In a small part of football history, Waite was the first player ever to be substituted off the ground under the AFL's revised interchange rules in 2011; Waite was concussed in a collision, and was replaced by Kane Lucas in the season's opening match against Richmond. On 12 September 2011, following a round 16 hip injury, Waite was ruled out for the remainder of the 2011 season.

In October 2011, after nine seasons with the club, Waite re-signed with Carlton on a three-year deal. In January 2012, he was elevated to the club's leadership group for the 2012 season.

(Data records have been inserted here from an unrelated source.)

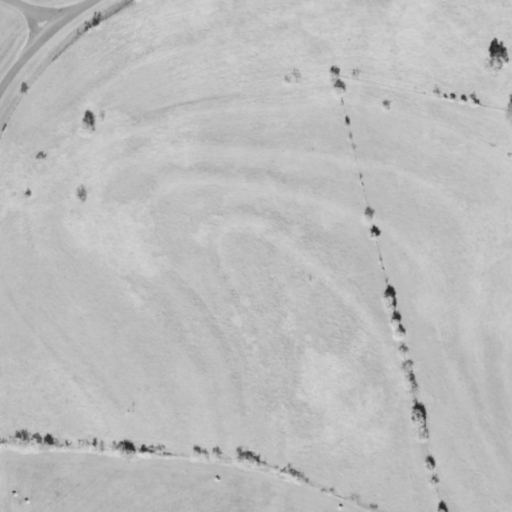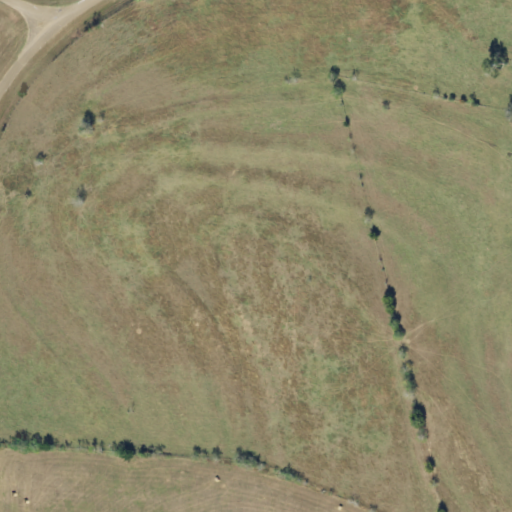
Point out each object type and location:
road: (38, 10)
road: (40, 48)
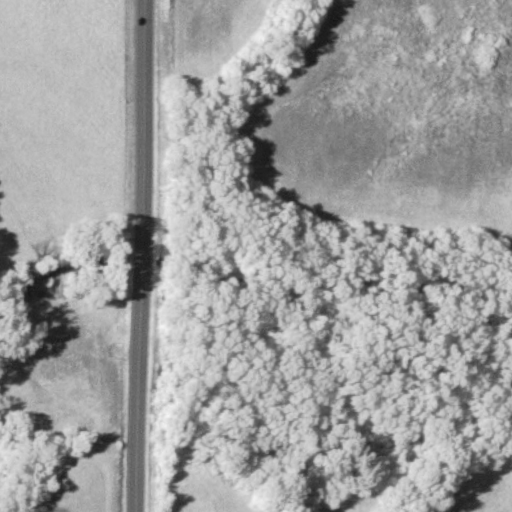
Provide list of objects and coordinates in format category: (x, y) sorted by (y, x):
road: (131, 255)
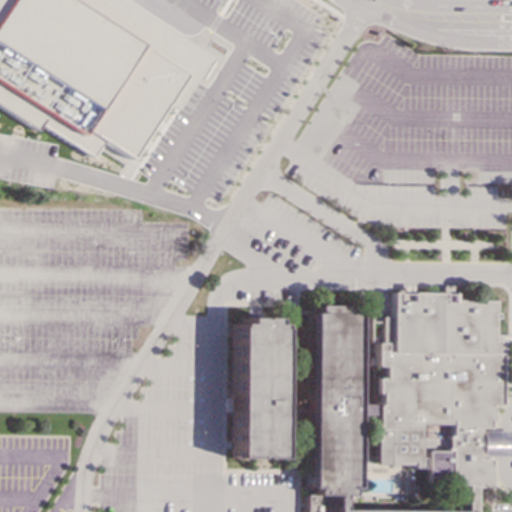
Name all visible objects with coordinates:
road: (369, 1)
road: (442, 5)
road: (332, 10)
road: (388, 17)
road: (460, 26)
road: (230, 33)
road: (459, 38)
building: (88, 70)
road: (448, 76)
parking lot: (223, 98)
road: (264, 98)
road: (293, 116)
road: (199, 120)
road: (421, 120)
road: (377, 158)
parking lot: (27, 160)
road: (113, 189)
road: (386, 201)
road: (377, 257)
road: (324, 271)
road: (96, 276)
parking lot: (76, 299)
building: (375, 310)
road: (136, 366)
building: (434, 385)
building: (250, 388)
building: (403, 394)
building: (328, 408)
building: (362, 410)
road: (212, 411)
road: (501, 443)
road: (70, 491)
road: (212, 507)
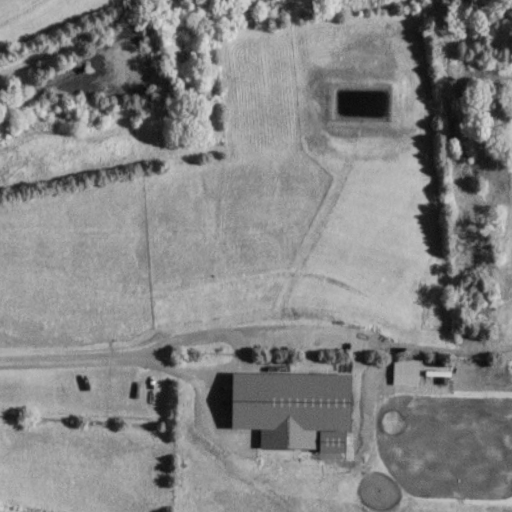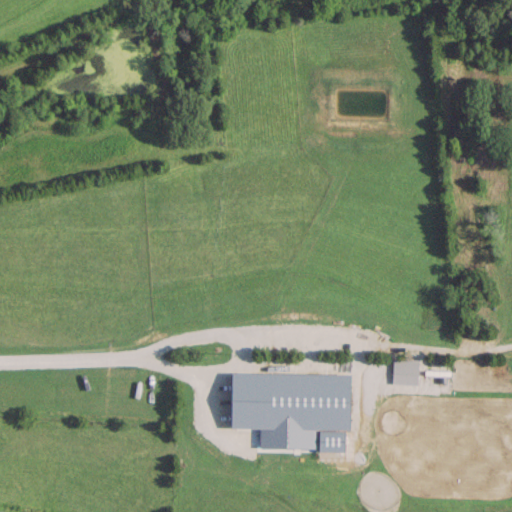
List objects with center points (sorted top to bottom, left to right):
road: (373, 343)
road: (180, 369)
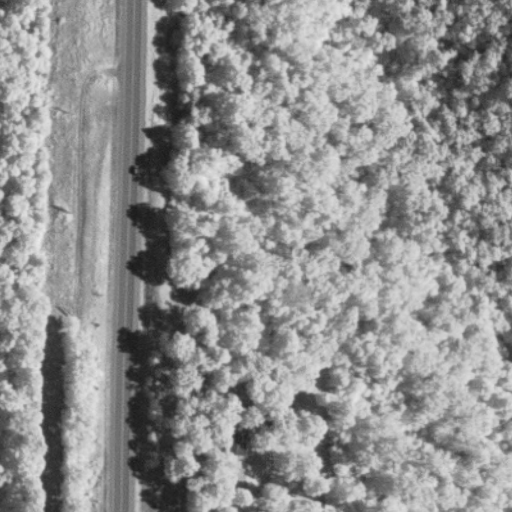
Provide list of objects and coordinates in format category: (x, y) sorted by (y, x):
road: (129, 256)
building: (233, 437)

On 29 September 2014, Waite parted ways with Carlton after 12 seasons with the club, announcing his decision to exercise his free agency rights.

Waite played with Carlton from 2003 until 2014 for a total of 184 games and 252 goals.

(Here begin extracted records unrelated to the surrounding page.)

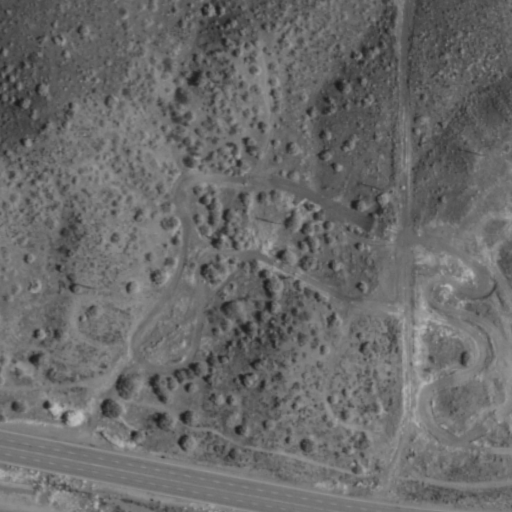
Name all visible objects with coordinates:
road: (404, 257)
road: (165, 480)
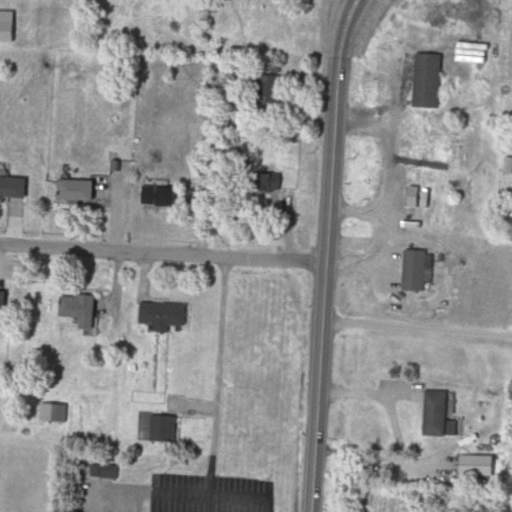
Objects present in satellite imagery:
building: (426, 78)
building: (273, 91)
building: (15, 188)
building: (81, 191)
road: (383, 193)
building: (162, 195)
road: (354, 214)
road: (323, 254)
road: (161, 258)
building: (417, 271)
building: (4, 301)
building: (82, 310)
building: (166, 316)
road: (416, 329)
road: (215, 387)
building: (56, 414)
building: (444, 416)
building: (163, 430)
building: (482, 466)
building: (109, 472)
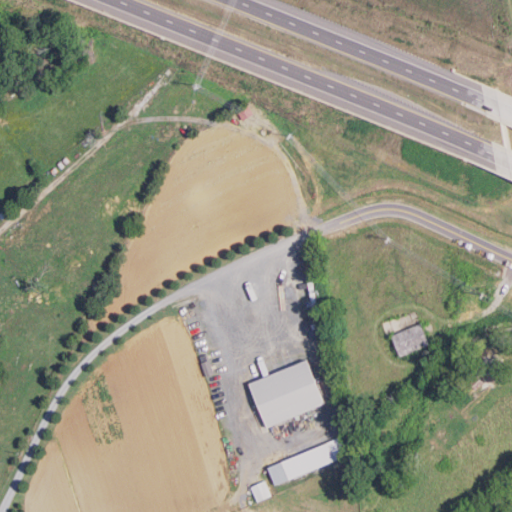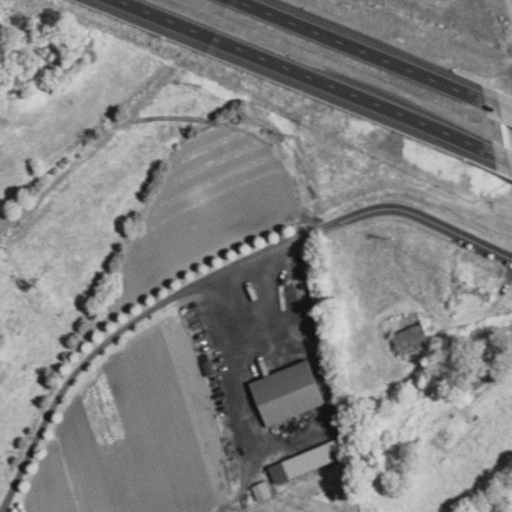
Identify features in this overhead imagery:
road: (371, 56)
road: (317, 79)
road: (168, 115)
road: (509, 115)
building: (511, 163)
road: (210, 273)
road: (485, 312)
road: (266, 332)
building: (414, 338)
building: (406, 340)
building: (477, 381)
building: (346, 388)
building: (281, 393)
building: (290, 393)
road: (299, 437)
building: (303, 460)
building: (311, 460)
building: (263, 490)
building: (256, 491)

===North Melbourne (2015–2018)===
On 3 October 2014, Waite signed a two-year deal with the North Melbourne Football Club.

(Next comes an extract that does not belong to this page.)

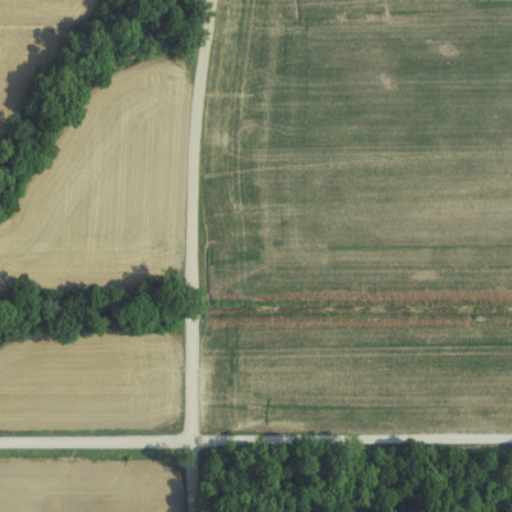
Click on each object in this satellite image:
road: (193, 219)
road: (352, 437)
road: (96, 440)
road: (191, 475)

In late August 2018, he announced that he will retire from his playing career at the end of the 2018 season. He played his last game against St Kilda in Round 23, 2018.

Waite played with North Melbourne from 2015 until 2018 for a total of 60 games and 125 goals.

==Statistics==
Statistics are correct to the end of the 2018 season

Season: Team; No.; Games; Totals; Averages (per game)
G: B; K; H; D; M; T; G; B; K; H; D; M; T
2003: Carlton; 30; 20; 11; 12; 151; 82; 233; 52; 56; 0.6; 0.6; 7.6; 4.1; 11.7; 2.6; 2.8
2004: Carlton; 30; 9; 7; 9; 43; 27; 70; 26; 20; 0.8; 1.0; 4.8; 3.0; 7.8; 2.9; 2.2
2005: Carlton; 30; 21; 36; 23; 185; 95; 280; 119; 41; 1.7; 1.1; 8.8; 4.5; 13.3; 5.7; 2.0
2006: Carlton; 30; 13; 18; 16; 126; 42; 168; 86; 34; 1.4; 1.2; 9.7; 3.2; 12.9; 6.6; 2.6
2007: Carlton; 30; 22; 28; 15; 206; 117; 323; 111; 58; 1.3; 0.7; 9.4; 5.3; 14.7; 5.0; 2.6
2008: Carlton; 30; 21; 7; 5; 256; 131; 387; 138; 66; 0.3; 0.2; 12.2; 6.2; 18.4; 6.6; 3.1
2009: Carlton; 30; 9; 10; 2; 132; 46; 178; 66; 10; 1.1; 0.2; 14.7; 5.1; 19.8; 7.3; 1.1
2010: Carlton; 30; 16; 36; 14; 173; 66; 239; 111; 56; 2.3; 0.9; 10.8; 4.1; 14.9; 6.9; 3.5
2011: Carlton; 30; 12; 16; 19; 116; 58; 174; 83; 24; 1.3; 1.6; 9.7; 4.8; 14.5; 6.9; 2.0
2012: Carlton; 30; 11; 27; 14; 116; 49; 165; 84; 30; 2.5; 1.3; 10.5; 4.5; 15.0; 7.6; 2.7
2013: Carlton; 30; 14; 27; 17; 127; 37; 164; 84; 34; 1.9; 1.2; 9.1; 2.6; 11.7; 6.0; 2.4
2014: Carlton; 30; 16; 29; 17; 169; 62; 231; 101; 46; 1.8; 1.1; 10.6; 3.9; 14.4; 6.3; 2.9
2015: North Melbourne; 30; 23; 42; 24; 209; 105; 314; 134; 66; 1.8; 1.0; 9.1; 4.6; 13.7; 5.8; 2.9
2016: North Melbourne; 30; 14; 29; 15; 135; 79; 209; 79; 56; 2.1; 1.1; 9.6; 5.3; 14.9; 5.6; 4.0
2016: North Melbourne; 30; 10; 22; 18; 96; 45; 141; 49; 25; 2.2; 1.8; 9.6; 4.5; 14.1; 4.9; 2.5
2016: North Melbourne; 30; 13; 32; 18; 151; 53; 204; 81; 27; 2.5; 1.4; 11.6; 4.1; 15.7; 6.2; 2.1
Career: 244; 377; 238; 2391; 1089; 3480; 1404; 649; 1.6; 1.0; 9.8; 4.5; 14.3; 5.8; 2.7

==Personal life==
In 2011, Waite married long-time girlfriend Jackie Spong, the owner of the Melbourne fashion boutique SISCA. She appeared in the first season of WAG Nation, a reality television series that documents the lives of five wives and girlfriends of Australian sportsmen, for which Waite is a part of the supporting cast.